La posizione del sindacato è netta: la decorrenza retroattiva delle posizioni economiche non può e non deve comportare né il mancato pagamento degli incarichi già effettivamente svolti, né tantomeno la restituzione dei compensi già legittimamente percepiti dal personale ATA.

Serve un chiarimento urgente“, è il messaggio chiaro lanciato da Paolo Pizzo, che chiede al Ministero di intervenire con una nota esplicativa per porre fine alle interpretazioni difformi che si stanno moltiplicando sul territorio nazionale.

Perché la questione è delicata

Il problema nasce da un principio apparentemente semplice ma dall’applicazione complessa. Le posizioni economiche riconoscono al personale ATA un compenso aggiuntivo per lo svolgimento di mansioni ulteriori rispetto al profilo di base. Quando un lavoratore ottiene una posizione economica, gli incarichi specifici che svolgeva in precedenza — e che venivano retribuiti separatamente con le risorse del fondo d’istituto — possono essere considerati già “assorbiti” dalla nuova posizione.

Il nodo critico è proprio la retroattività: se la posizione economica decorre formalmente dal 1° settembre 2024, ma il lavoratore ha percepito i compensi per incarichi specifici svolti in quel periodo in buona fede e sulla base di incarichi regolarmente conferiti, è legittimo chiederne la restituzione? Per la UIL Scuola la risposta è chiaramente no.

Cosa ci si aspetta dal Ministero

La richiesta del sindacato è concreta: una nota ministeriale di chiarimento che fornisca indicazioni univoche a tutte le istituzioni scolastiche, evitando che ogni dirigente o Dsga interpreti la normativa in modo autonomo, con il risultato di creare disparità di trattamento tra lavoratori nella stessa identica condizione.

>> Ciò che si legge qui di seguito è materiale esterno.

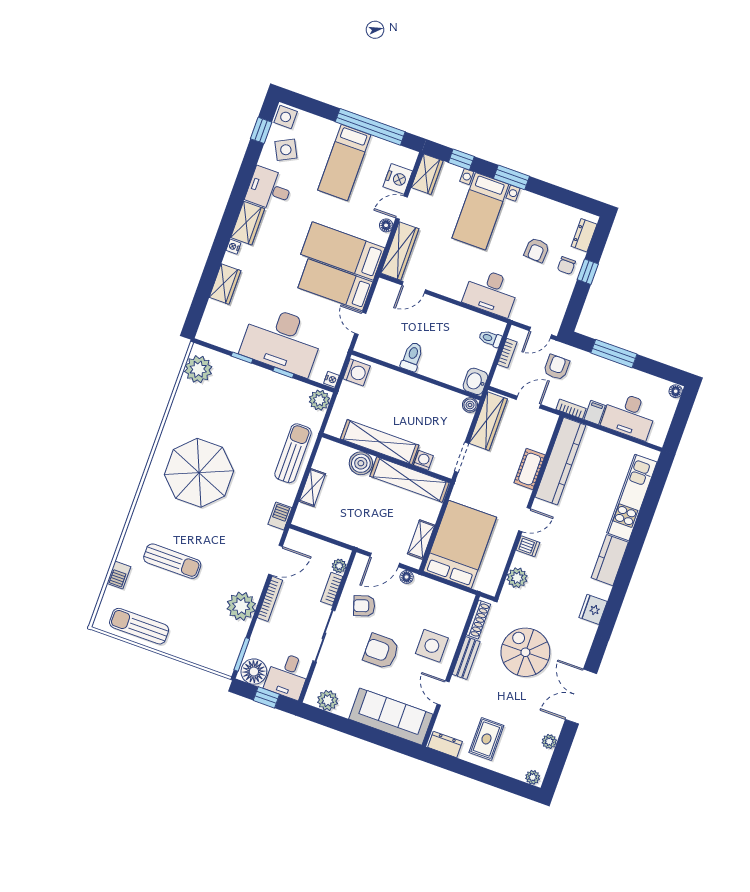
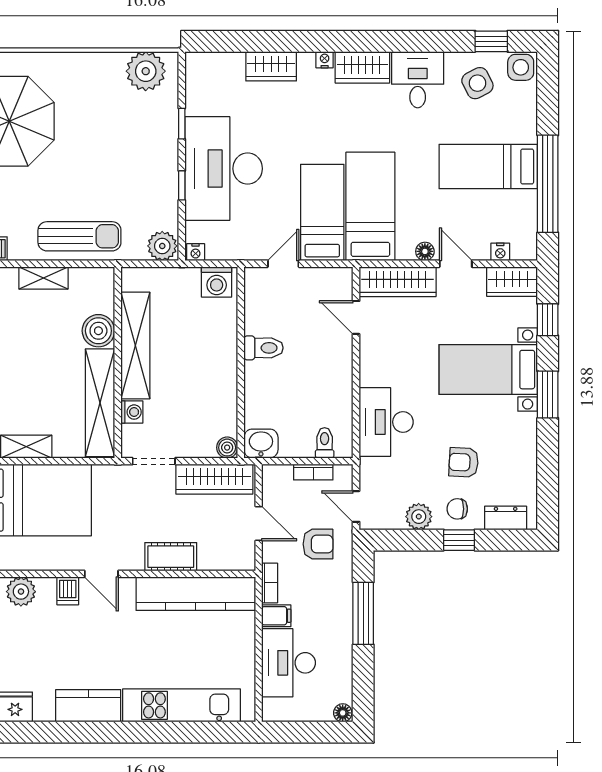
nightstand: (398, 179) -> (500, 252), width x0.53, depth x0.56
plant: (562, 293) -> (419, 517), added

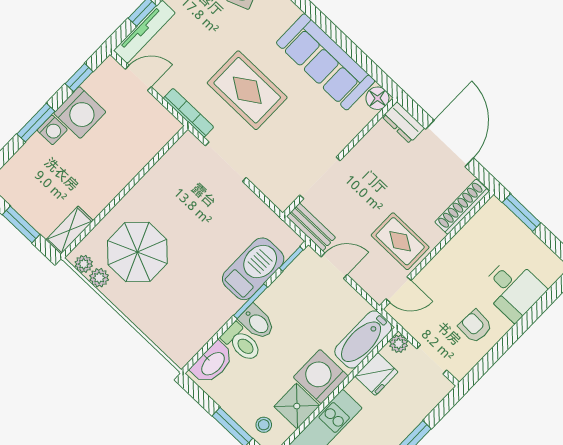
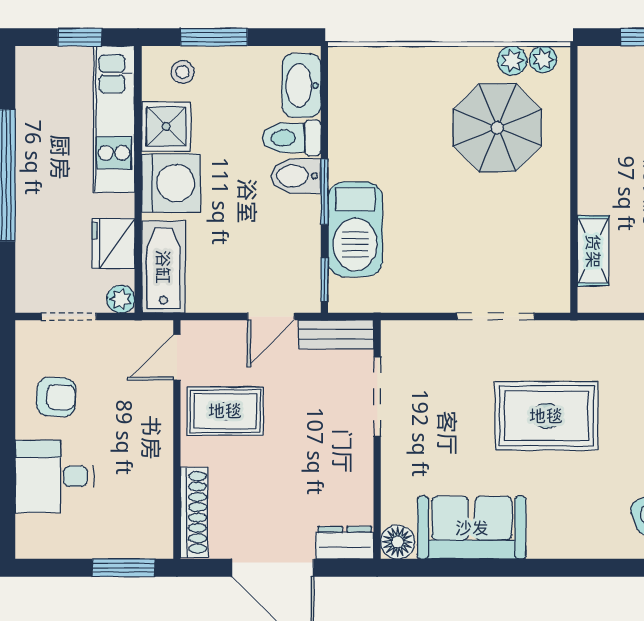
sofa: (326, 62) -> (472, 528), width x0.73
bookcase: (189, 113) -> (586, 331), removed
shelving: (69, 230) -> (593, 251), moved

La vicenda coinvolge potenzialmente migliaia di collaboratori scolastici, assistenti amministrativi e assistenti tecnici su tutto il territorio nazionale, e rappresenta l’ennesimo esempio di come la complessità delle procedure amministrative scolastiche finisca per ricadere sui lavoratori più esposti.

Si attende ora la risposta del Ministero, che dovrà sciogliere il nodo prima che la situazione si aggravi ulteriormente con l’avvicinarsi dell’avvio del nuovo anno scolastico.